Bomet county has 42 per cent referendum support, Rutto among the best performing governor
Bomet county registered 42 per cent support for Cord’s Okoa Kenya referendum in an opinion survey by Constitution and Reform Education Consortium (CRE-CO) that covered 10 counties.
This is despite coalition member Isaac Rutto being the county’s governor.
The report ranked Muranga’s support lowest at 25 per cent and Kisumu’s highest at 84 per cent.
CRE-CO conducted the study between October 3 and 16 using a sample size of 1,496 and a margin error of -/+8.

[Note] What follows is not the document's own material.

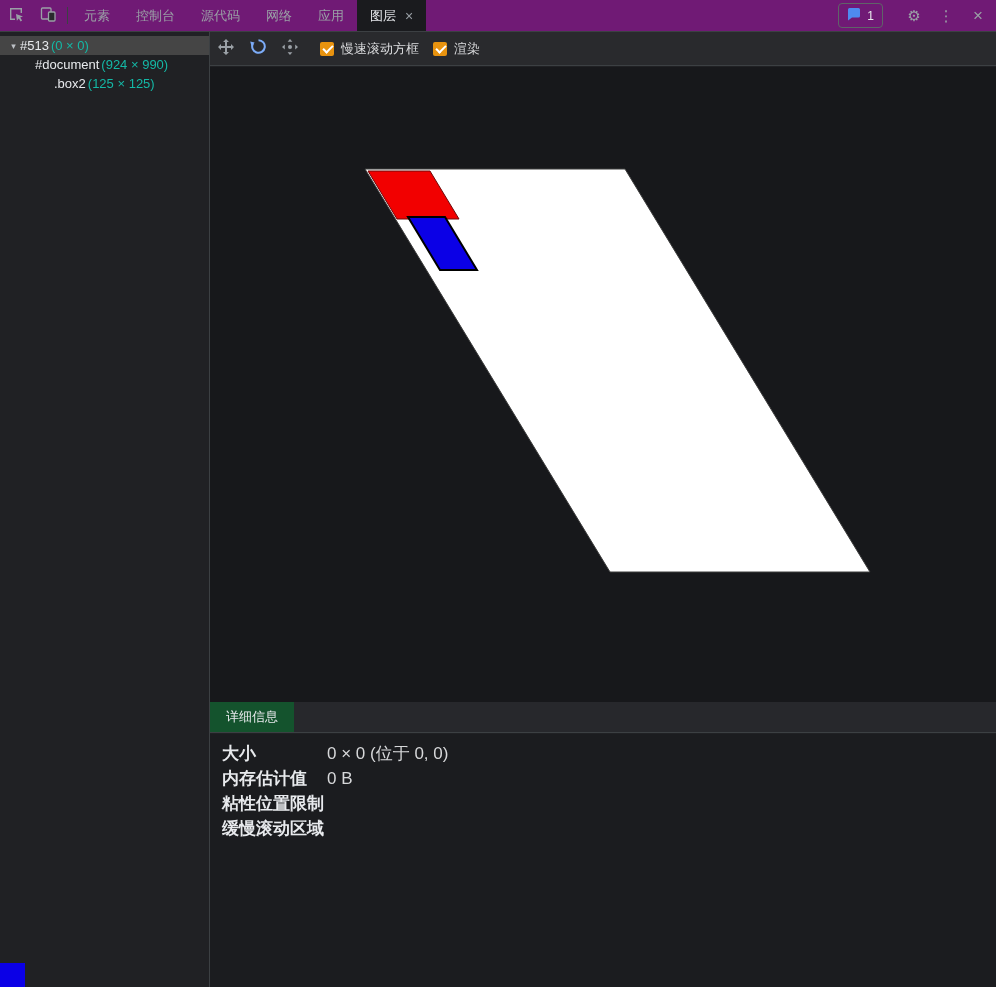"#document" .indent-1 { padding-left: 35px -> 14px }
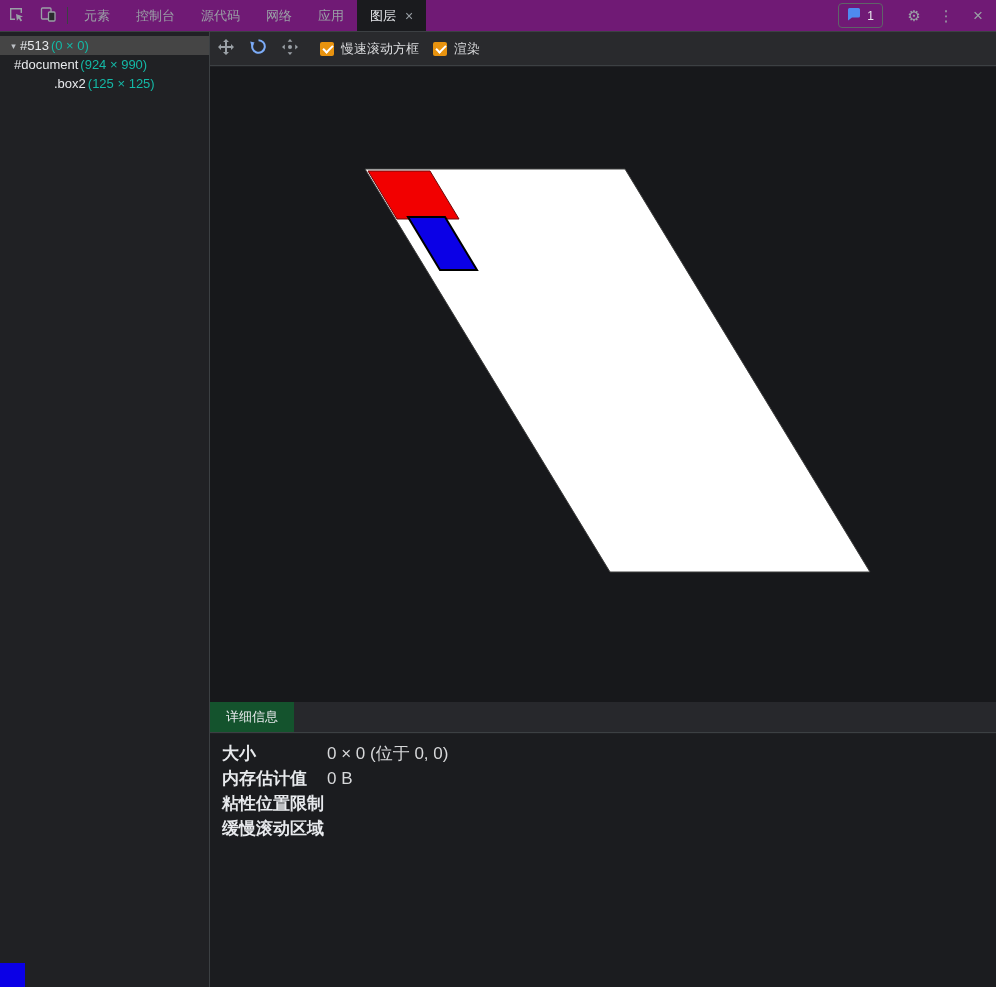"详细信息" .details-tab { background: #14532d -> #6d28d9; font-size: 13px -> 17px }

The report also ranked governors by performance, Murang’a and Bomet respondents however expressing general satisfaction with governors Mwangi Wa Iria and Rutto respectively.
Wa Iria scored a 71 per cent approval rate while Rutto got an endorsement from 63 per cent of the interviewees.
Nairobi’s Evans Kidero and Kisumu’s Jack Ranguma turned out to be the worst performing. Fifty three per cent of interviewed Nairobi residents said they are dissatisfied with Kidero’s performance since his election, while 67 per cent are unhappy with Ranguma’s.
Mombasa county’s Hassan Joho came third with a 61 per cent approval rating, Trans Nzoia’s Patrick Khaemba scored 59 per cent, Julius Malombe of Kitui county got 57 per cent, Lamu’s Issa Timamy scored 50 per cent and Kenneth Lusaka and Salim Mvurya of Bungoma and Kwale scored 34 and 31 per cent respectively.
Kidero and Ranguma also scored poorly in road management, resource management and employment creation. Kidero scored 41, 40 and 51 per cent in the three respective sectors, while Ranguma scored 39 per cent, 68 per cent and 80 per cent respectively of those who voted against him handling the sectors.
Bomet governor Isaac Ruto (right) appends his signature during the pesa mashinani launch in Bomet green stadium in September as his deputy Stephen Mutai looks on. Photo/FELIX KIPKEMOI
Wa Iria scored 62 per cent for roads, 64 per cent for resources and 59 per cent for job creation while Rutto scored 48, 64 and 57 per cent respectively.
Counties with the highest instances of insecurity turned out to be Lamu where 84 per cent of respondents felt land disputes were the biggest threats, and Nairobi where 45 per cent of the respondents thought tribal politics the biggest threat.